Auracio
Sa meilleure amie.
— Je vais devenir très proche de sa meilleure amie.
Je repense souvent à ce qui s’est passé au tout début, à ce chemin tortueux qui nous a conduits là où nous sommes aujourd’hui. Il faut comprendre que la mafia puise ses racines dans un passé lointain, bien avant que le monde n’en entende parler. Certains historiens pensent que ses origines pourraient remonter à la conquête musulmane de la Sicile, lorsque les princes chrétiens, contraints à l’exil, se réfugièrent dans les montagnes et les zones reculées. Pour continuer à régner secrètement sur leurs terres, ils auraient formé des sociétés secrètes basées sur des codes d’honneur stricts et une organisation rigide. Ces groupes, dogmatiques et élitistes, auraient jeté les bases des structures mafieuses que nous connaissons aujourd’hui.
Cependant, la mafia telle que nous la connaissons émerge réellement au XIXe siècle, plus précisément dans la seconde moitié, au cœur de la Sicile. C’est à cette époque, avec l’émigration massive des Siciliens vers le Nouveau Monde, que le monde extérieur découvre pour la première fois ce système ancestral, caché dans l’ombre de l’histoire.
Contexte historique et social
Au début du XIXe siècle, la Sicile est en proie à des bouleversements majeurs. L’aristocratie, longtemps garante du pouvoir et de la gestion des terres, perd progressivement son influence au profit d’une bourgeoisie montante. Parallèlement, les taxes imposées aux paysans s’envolent, et les terres autrefois accessibles aux plus pauvres sont accaparées et privatisées. Cette spoliation déclenche un sentiment d’injustice et de révolte.
Le rattachement de la Sicile au royaume d’Italie en 1861 aggrave encore la situation. Le gouvernement central impose des taxes supplémentaires, souvent perçues comme arbitraires, et gère les territoires du Sud avec mépris et indifférence. La pauvreté devient endémique, et la population se retrouve étranglée par un système qui ne lui laisse plus aucun espoir.

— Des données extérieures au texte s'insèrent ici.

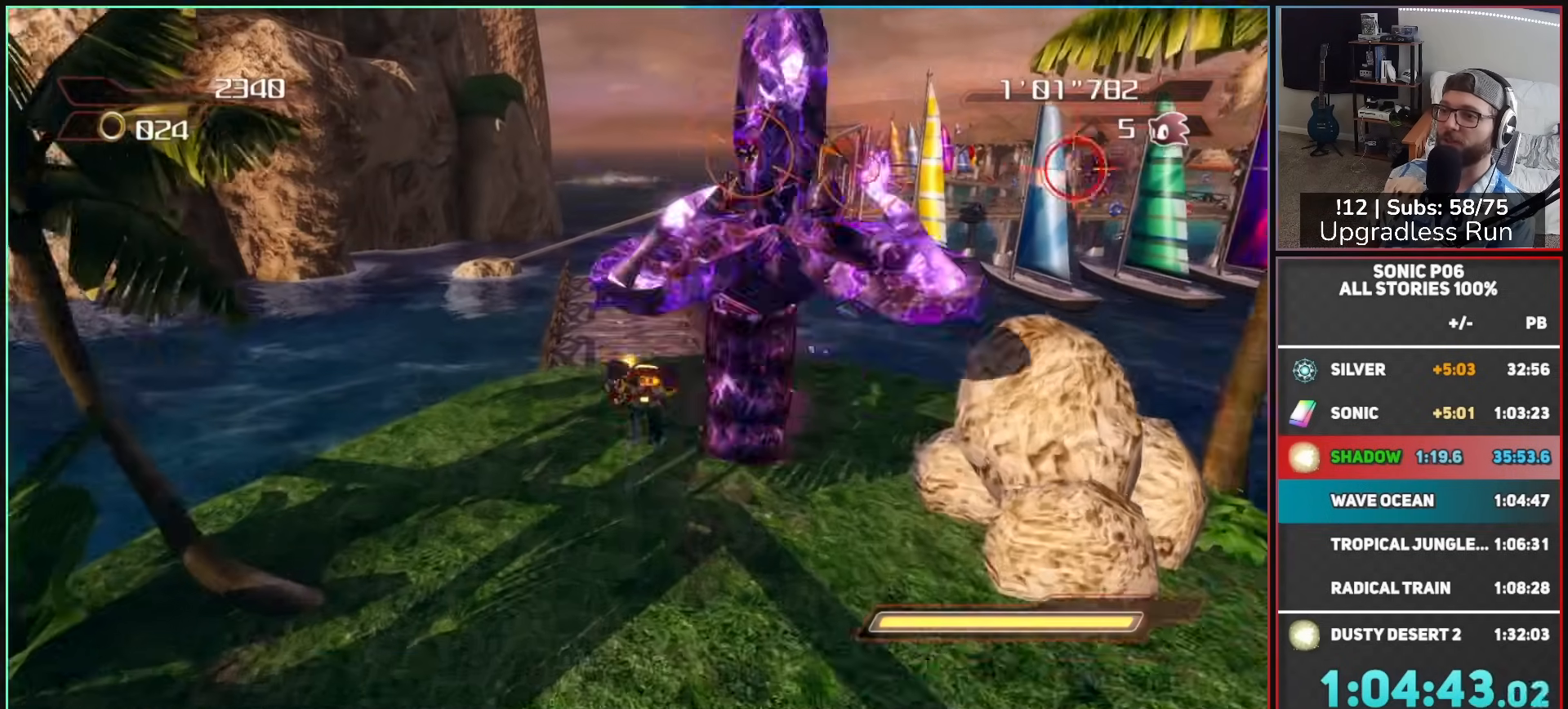
{"buttons": [], "left_stick": "up", "right_stick": "center"}
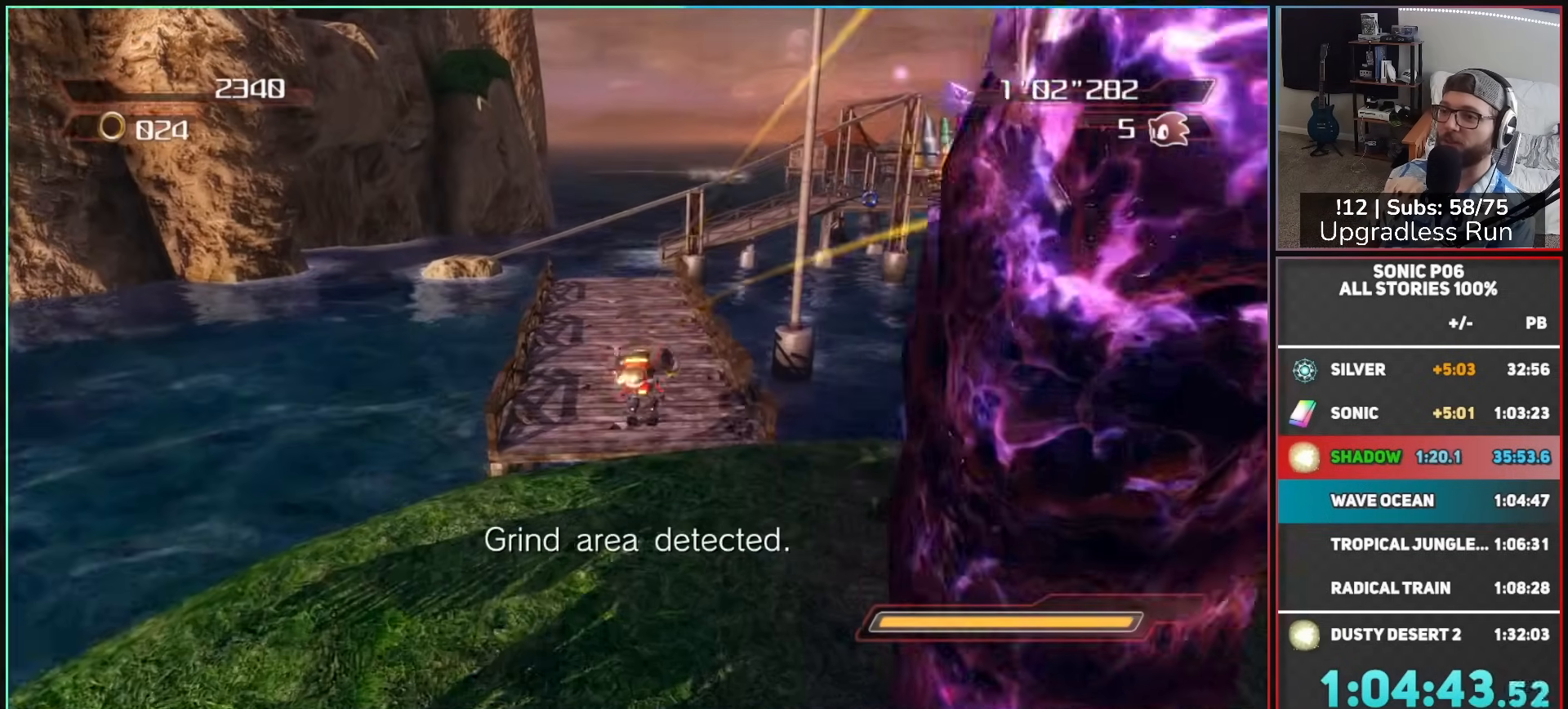
{"buttons": ["B"], "left_stick": "up", "right_stick": "center", "events": [[17, "A", "down"], [200, "A", "up"], [367, "B", "down"]]}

C’est dans ce contexte d’extrême précarité que la mafia prend forme. Elle apparaît d’abord comme une réponse locale, un moyen pour les démunis de protéger leurs intérêts, voire de survivre. Le mafieux originel est souvent un misérable expulsé de ses terres, contraint à errer, parfois à mendier, ou à devenir un brigand. Mais un autre profil de mafieux existe : le riche propriétaire terrien qui, pour garder le contrôle, fait appel à des hommes de main prêts à intimider, extorquer et éliminer ses ennemis, évitant ainsi le recours à la justice officielle, perçue comme lente et corrompue.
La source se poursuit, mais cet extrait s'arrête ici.